Todo se volvió negro. Cuando recobró el conocimiento, Sema estaba recargando la pistola cerca de los escalones, al amparo de un cofre. El anciano se volvió hacia el borde del estrado y extendió una mano. Una parte de sí mismo no podía aceptar aquel gesto: estaba pidiendo ayuda.

¡Estaba pidiendo ayuda a Sema Hunsen!

La mujer se volvió. Con lágrimas en los ojos, Kudseyi agitó la mano. Sema dudó un segundo, luego, encorvada bajo las balas, saltó al estrado. El anciano exhaló un gemido de agradecimiento. Su descarnada mano se alzó, roja y temblorosa, pero la mujer no la cogió. Se irguió y apuntó el arma con el brazo totalmente extendido, como si tensara un arco.

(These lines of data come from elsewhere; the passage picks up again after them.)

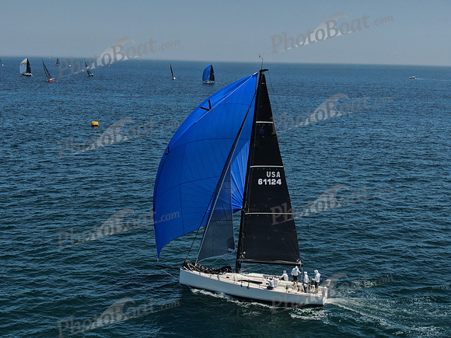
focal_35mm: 48
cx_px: 226
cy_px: 169
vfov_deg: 30.3
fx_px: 625
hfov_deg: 39.7
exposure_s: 1/1600
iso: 100
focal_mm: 8.6
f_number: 3.8
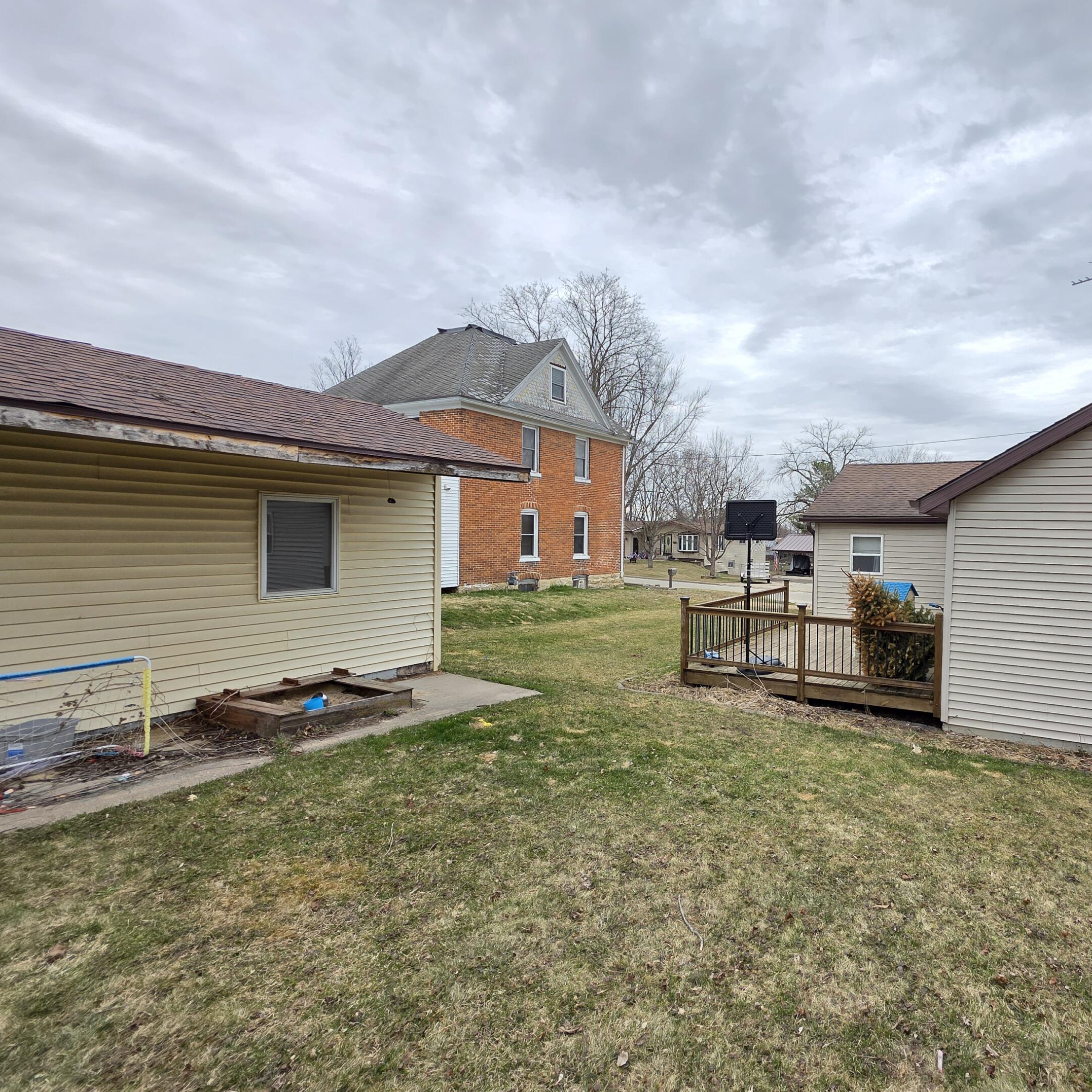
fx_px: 571
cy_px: 549
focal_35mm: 16
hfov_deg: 83.3
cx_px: 759
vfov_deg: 87.4
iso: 40
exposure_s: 1/688
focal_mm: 2.2
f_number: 1.9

Con una claridad deslumbrante, Ismail Kudseyi comprendió por qué había vuelto Sema Hunsen a Estambul.

Para matarlo, sencillamente.

Para cortar el odio de raíz.

Y puede que también para vengar un árbol de la vida.

Cuyas raíces había hecho ligar.

Volvió a desmayarse. Cuando abrió los ojos, vio a Azer arrojándose sobre Sema. Ambos rodaron al pie del estrado, sobre cascotes y charcos de sangre. Mientras luchaban, las estelas de chispas seguían horadando el humo. Brazos, puños, golpes, pero ni un solo grito. Solo la ciega obstinación del odio. La rabia de los cuerpos por sobrevivir.